-- Study material follows --

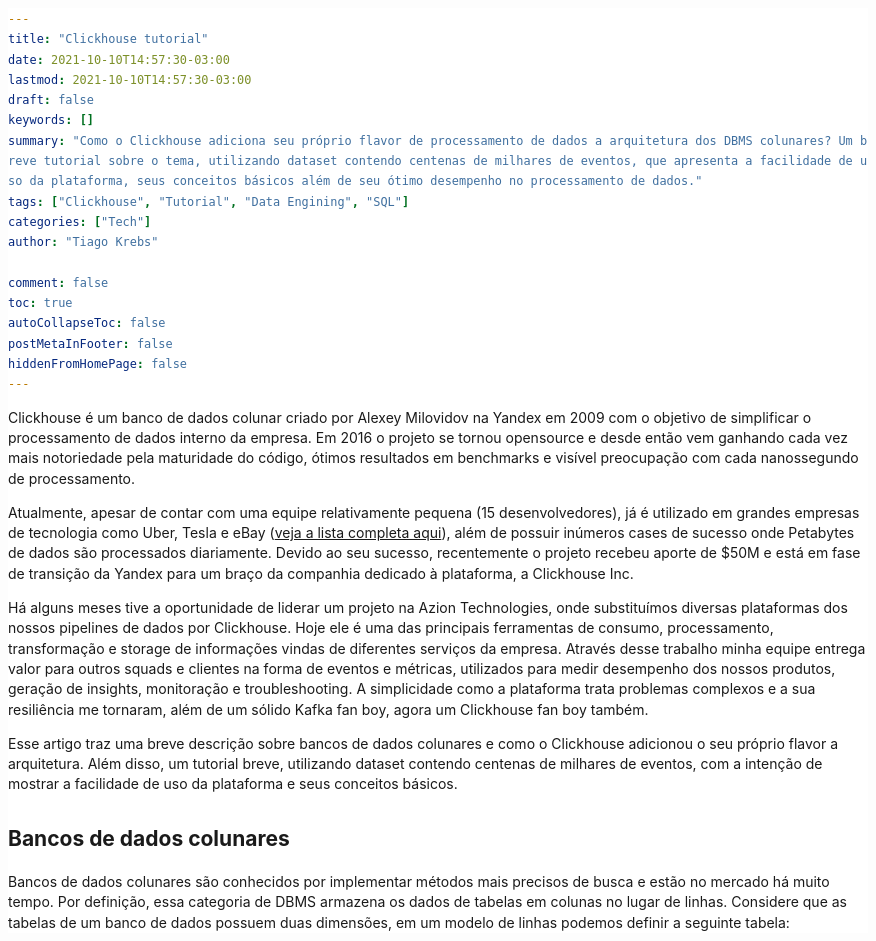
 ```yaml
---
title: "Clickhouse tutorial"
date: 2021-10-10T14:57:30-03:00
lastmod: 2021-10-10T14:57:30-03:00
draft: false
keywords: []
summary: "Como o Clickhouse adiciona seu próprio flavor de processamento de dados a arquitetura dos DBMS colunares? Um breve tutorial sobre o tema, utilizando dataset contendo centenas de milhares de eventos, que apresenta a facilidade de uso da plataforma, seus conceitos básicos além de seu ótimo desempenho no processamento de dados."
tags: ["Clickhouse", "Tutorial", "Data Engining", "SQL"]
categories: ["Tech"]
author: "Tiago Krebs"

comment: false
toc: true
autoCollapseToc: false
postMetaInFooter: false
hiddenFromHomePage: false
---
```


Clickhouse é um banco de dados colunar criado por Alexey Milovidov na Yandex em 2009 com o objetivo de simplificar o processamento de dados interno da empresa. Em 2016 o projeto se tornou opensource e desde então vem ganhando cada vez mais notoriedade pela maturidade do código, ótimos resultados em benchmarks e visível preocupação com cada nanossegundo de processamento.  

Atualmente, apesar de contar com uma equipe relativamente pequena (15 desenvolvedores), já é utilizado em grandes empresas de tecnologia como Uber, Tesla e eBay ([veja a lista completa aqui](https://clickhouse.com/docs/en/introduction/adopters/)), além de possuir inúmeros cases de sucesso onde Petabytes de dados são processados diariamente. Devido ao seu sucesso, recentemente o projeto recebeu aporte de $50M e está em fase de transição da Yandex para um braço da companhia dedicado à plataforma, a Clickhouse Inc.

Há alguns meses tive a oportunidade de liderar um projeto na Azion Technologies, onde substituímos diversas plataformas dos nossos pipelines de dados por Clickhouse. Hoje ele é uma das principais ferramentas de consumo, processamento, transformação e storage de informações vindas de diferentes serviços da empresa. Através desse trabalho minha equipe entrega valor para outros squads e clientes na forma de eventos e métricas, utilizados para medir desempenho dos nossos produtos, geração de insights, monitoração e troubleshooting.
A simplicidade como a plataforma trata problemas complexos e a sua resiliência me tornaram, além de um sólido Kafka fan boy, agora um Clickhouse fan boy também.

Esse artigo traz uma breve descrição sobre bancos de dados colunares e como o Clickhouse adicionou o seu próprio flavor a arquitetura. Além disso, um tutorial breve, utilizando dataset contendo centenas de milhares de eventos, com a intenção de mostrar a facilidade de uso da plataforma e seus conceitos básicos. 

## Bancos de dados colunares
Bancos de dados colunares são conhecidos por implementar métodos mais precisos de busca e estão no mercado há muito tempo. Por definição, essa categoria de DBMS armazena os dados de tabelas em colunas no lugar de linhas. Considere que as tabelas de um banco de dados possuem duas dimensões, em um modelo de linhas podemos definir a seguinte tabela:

-- Study material concluded --
-- Study material follows --

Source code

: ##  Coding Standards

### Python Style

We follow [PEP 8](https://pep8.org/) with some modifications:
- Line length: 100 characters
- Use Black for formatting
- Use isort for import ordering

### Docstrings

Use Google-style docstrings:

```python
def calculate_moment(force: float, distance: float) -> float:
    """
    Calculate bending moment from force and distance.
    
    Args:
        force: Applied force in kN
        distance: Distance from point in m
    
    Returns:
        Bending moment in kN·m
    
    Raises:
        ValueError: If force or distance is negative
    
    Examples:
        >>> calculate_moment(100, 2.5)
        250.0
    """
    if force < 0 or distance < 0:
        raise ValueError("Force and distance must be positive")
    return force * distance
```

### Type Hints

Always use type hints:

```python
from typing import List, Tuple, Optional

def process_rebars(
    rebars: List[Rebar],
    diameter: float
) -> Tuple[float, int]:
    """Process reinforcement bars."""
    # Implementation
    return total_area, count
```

-- Study material concluded --
-- Study material follows --

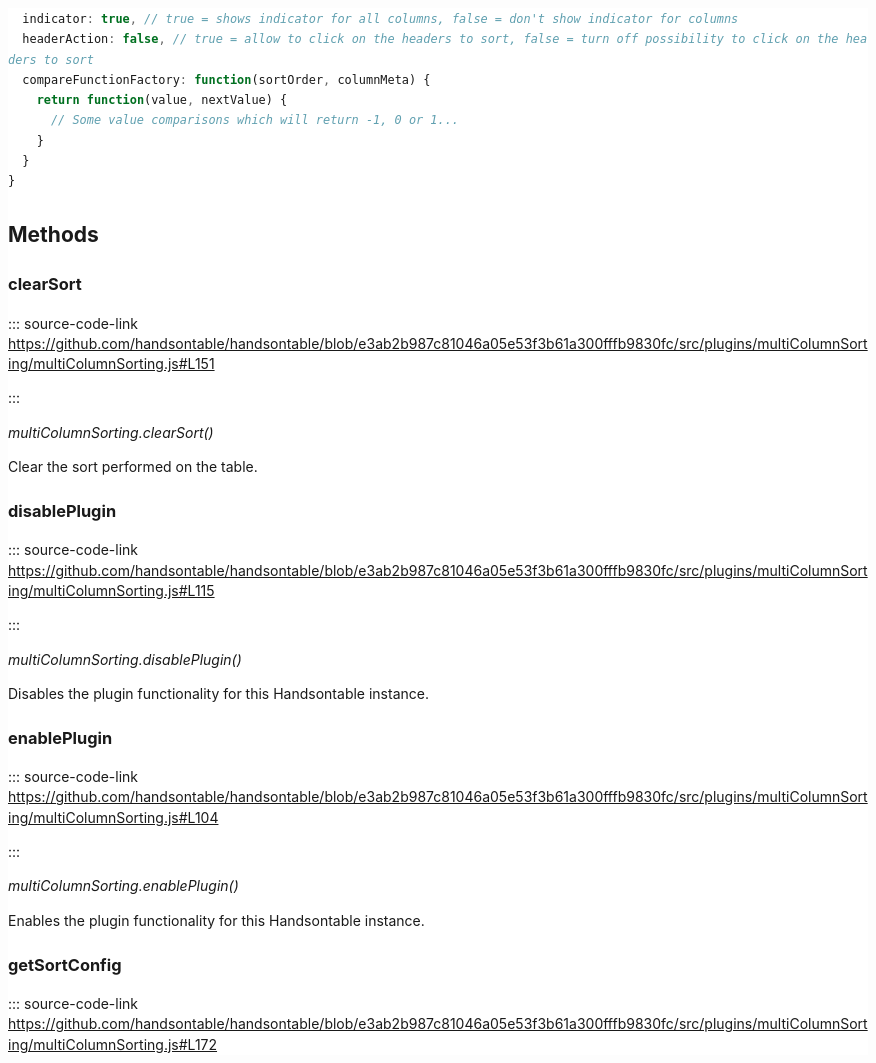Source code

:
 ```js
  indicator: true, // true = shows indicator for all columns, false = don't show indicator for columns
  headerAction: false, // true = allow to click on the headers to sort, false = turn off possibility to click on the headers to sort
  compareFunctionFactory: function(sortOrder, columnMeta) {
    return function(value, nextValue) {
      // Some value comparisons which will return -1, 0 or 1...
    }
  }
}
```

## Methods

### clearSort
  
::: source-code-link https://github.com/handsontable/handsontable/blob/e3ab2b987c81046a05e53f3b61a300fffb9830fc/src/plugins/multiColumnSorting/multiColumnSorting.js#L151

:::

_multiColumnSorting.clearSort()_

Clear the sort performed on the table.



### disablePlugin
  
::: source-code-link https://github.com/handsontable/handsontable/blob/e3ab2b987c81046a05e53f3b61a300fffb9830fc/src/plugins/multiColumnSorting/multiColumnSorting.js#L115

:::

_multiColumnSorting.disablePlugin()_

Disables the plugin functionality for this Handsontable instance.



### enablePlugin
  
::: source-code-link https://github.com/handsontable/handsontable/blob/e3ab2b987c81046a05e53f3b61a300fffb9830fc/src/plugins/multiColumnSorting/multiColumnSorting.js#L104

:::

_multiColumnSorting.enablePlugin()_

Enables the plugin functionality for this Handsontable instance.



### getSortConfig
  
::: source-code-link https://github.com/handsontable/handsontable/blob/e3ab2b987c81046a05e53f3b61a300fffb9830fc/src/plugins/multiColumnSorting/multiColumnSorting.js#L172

-- Study material concluded --

Each line in the data that holds the string "functionality" must be returned.

* _Response below_:
Disables the plugin functionality for this Handsontable instance.
Enables the plugin functionality for this Handsontable instance.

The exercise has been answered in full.